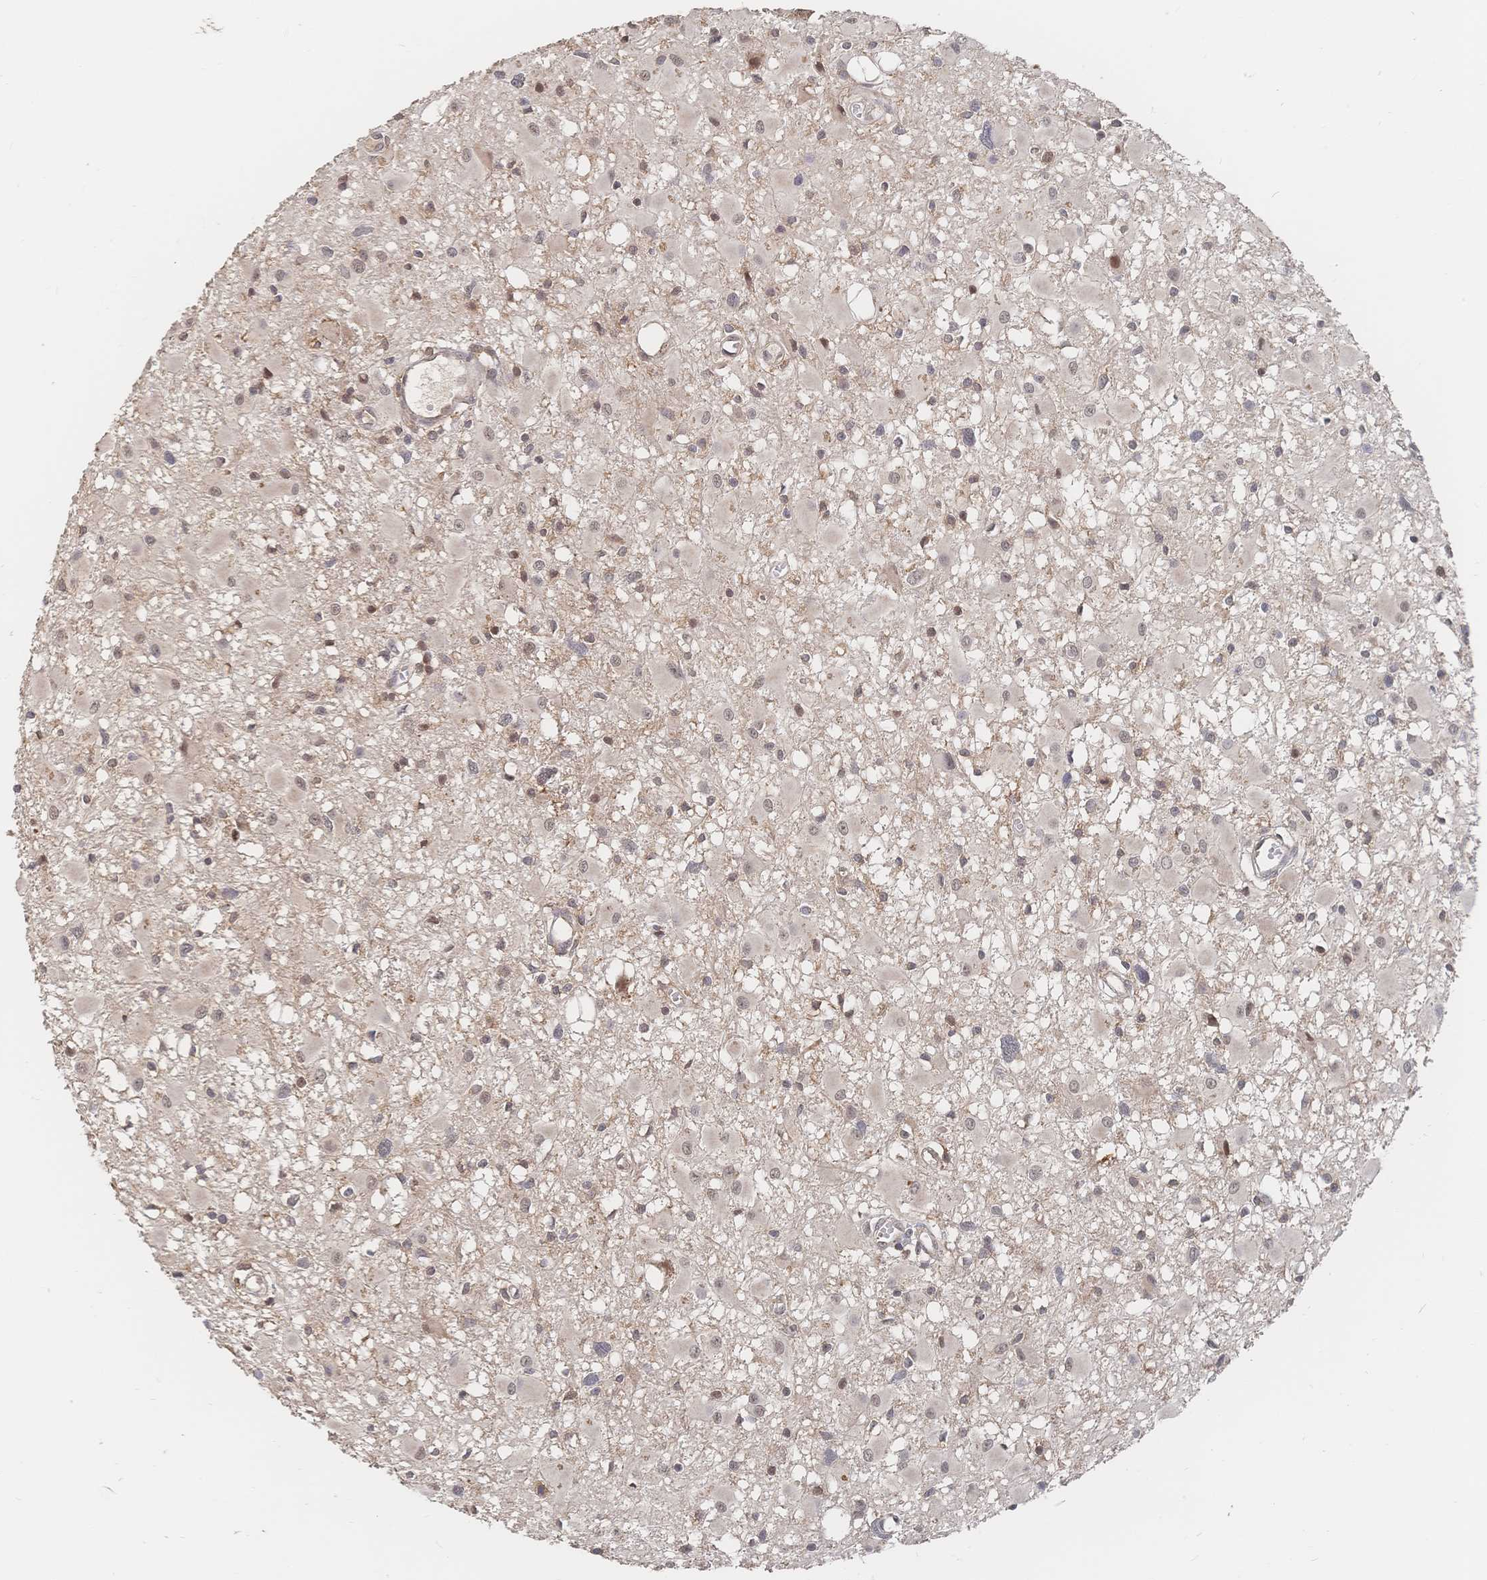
{"staining": {"intensity": "weak", "quantity": "<25%", "location": "nuclear"}, "tissue": "glioma", "cell_type": "Tumor cells", "image_type": "cancer", "snomed": [{"axis": "morphology", "description": "Glioma, malignant, High grade"}, {"axis": "topography", "description": "Brain"}], "caption": "DAB immunohistochemical staining of human glioma demonstrates no significant expression in tumor cells.", "gene": "LRP5", "patient": {"sex": "male", "age": 54}}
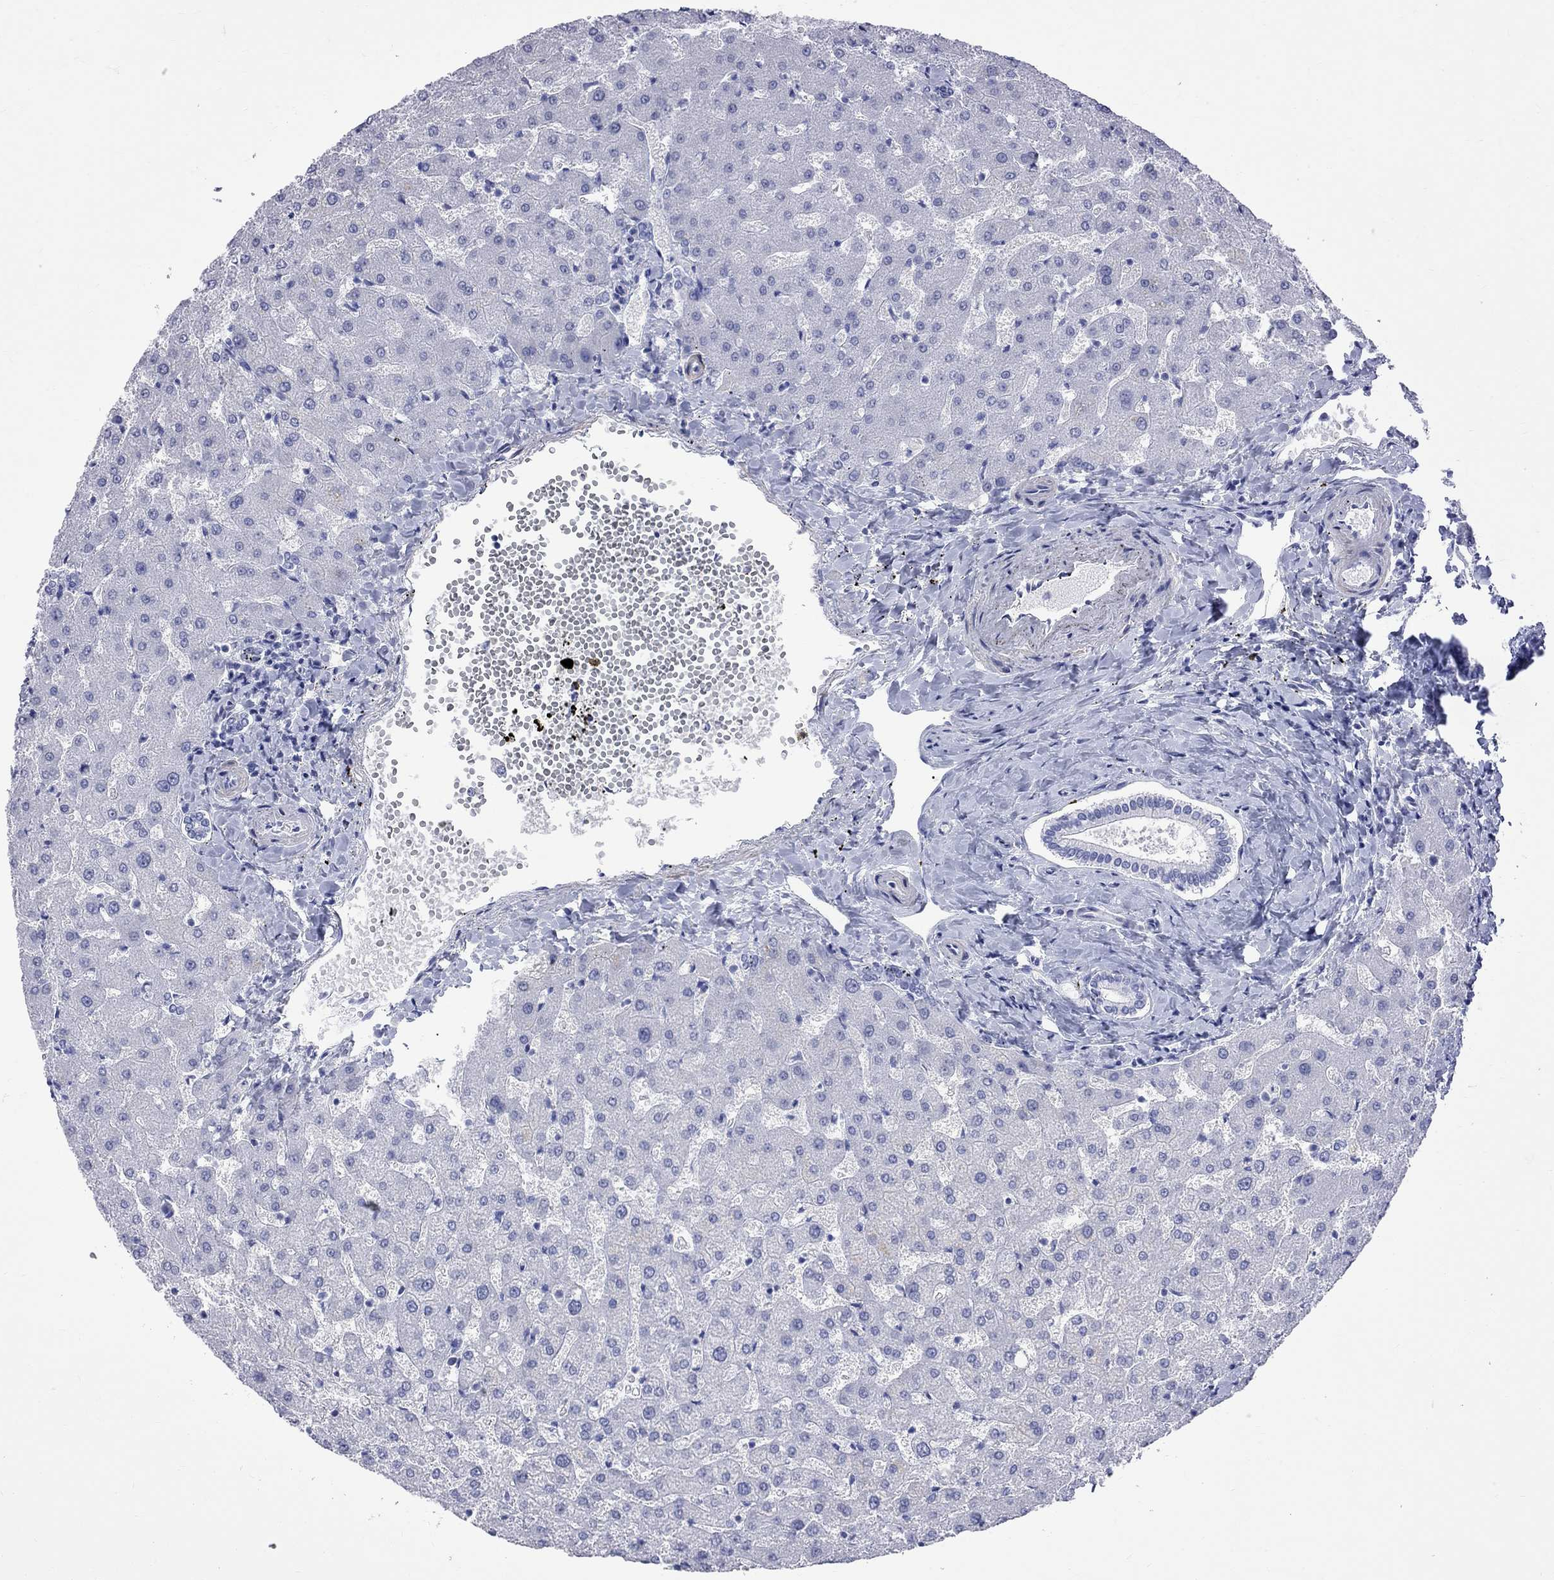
{"staining": {"intensity": "negative", "quantity": "none", "location": "none"}, "tissue": "liver", "cell_type": "Cholangiocytes", "image_type": "normal", "snomed": [{"axis": "morphology", "description": "Normal tissue, NOS"}, {"axis": "topography", "description": "Liver"}], "caption": "There is no significant staining in cholangiocytes of liver. (Immunohistochemistry (ihc), brightfield microscopy, high magnification).", "gene": "BPIFB1", "patient": {"sex": "female", "age": 50}}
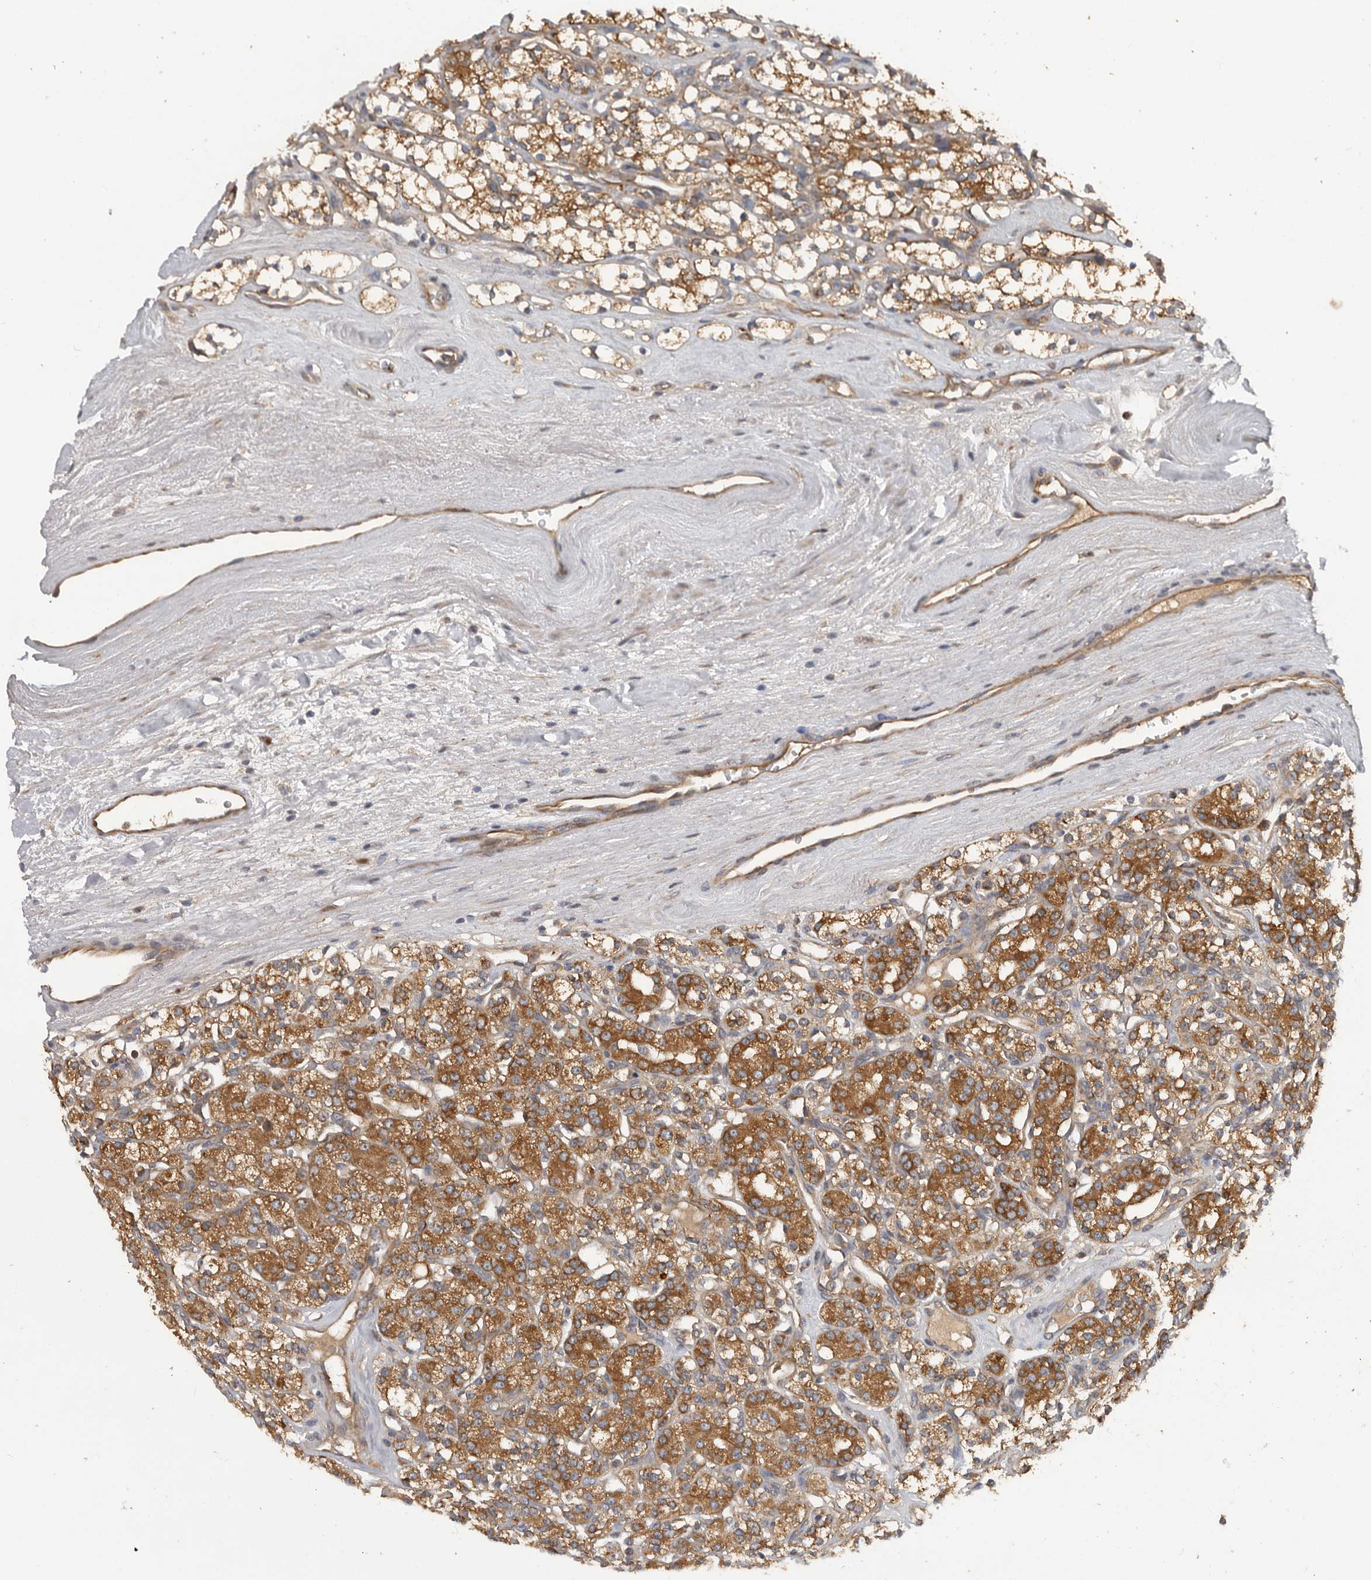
{"staining": {"intensity": "strong", "quantity": "25%-75%", "location": "cytoplasmic/membranous"}, "tissue": "renal cancer", "cell_type": "Tumor cells", "image_type": "cancer", "snomed": [{"axis": "morphology", "description": "Adenocarcinoma, NOS"}, {"axis": "topography", "description": "Kidney"}], "caption": "Immunohistochemistry photomicrograph of neoplastic tissue: renal adenocarcinoma stained using IHC shows high levels of strong protein expression localized specifically in the cytoplasmic/membranous of tumor cells, appearing as a cytoplasmic/membranous brown color.", "gene": "C1orf109", "patient": {"sex": "male", "age": 77}}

TASK DIRECTIONS: Print the entire listing above verbatim. No picture should be included.

YOUR SOLUTION:
{"staining": {"intensity": "weak", "quantity": "<25%", "location": "nuclear"}, "tissue": "glioma", "cell_type": "Tumor cells", "image_type": "cancer", "snomed": [{"axis": "morphology", "description": "Glioma, malignant, High grade"}, {"axis": "topography", "description": "Brain"}], "caption": "DAB immunohistochemical staining of human glioma demonstrates no significant expression in tumor cells.", "gene": "LRP5", "patient": {"sex": "male", "age": 54}}
{"staining": {"intensity": "negative", "quantity": "none", "location": "none"}, "tissue": "liver", "cell_type": "Cholangiocytes", "image_type": "normal", "snomed": [{"axis": "morphology", "description": "Normal tissue, NOS"}, {"axis": "topography", "description": "Liver"}], "caption": "There is no significant staining in cholangiocytes of liver. (Immunohistochemistry (ihc), brightfield microscopy, high magnification).", "gene": "BPIFB1", "patient": {"sex": "female", "age": 50}}
{"staining": {"intensity": "strong", "quantity": "25%-75%", "location": "cytoplasmic/membranous"}, "tissue": "renal cancer", "cell_type": "Tumor cells", "image_type": "cancer", "snomed": [{"axis": "morphology", "description": "Adenocarcinoma, NOS"}, {"axis": "topography", "description": "Kidney"}], "caption": "Immunohistochemistry photomicrograph of neoplastic tissue: renal adenocarcinoma stained using IHC shows high levels of strong protein expression localized specifically in the cytoplasmic/membranous of tumor cells, appearing as a cytoplasmic/membranous brown color.", "gene": "C1orf109", "patient": {"sex": "male", "age": 77}}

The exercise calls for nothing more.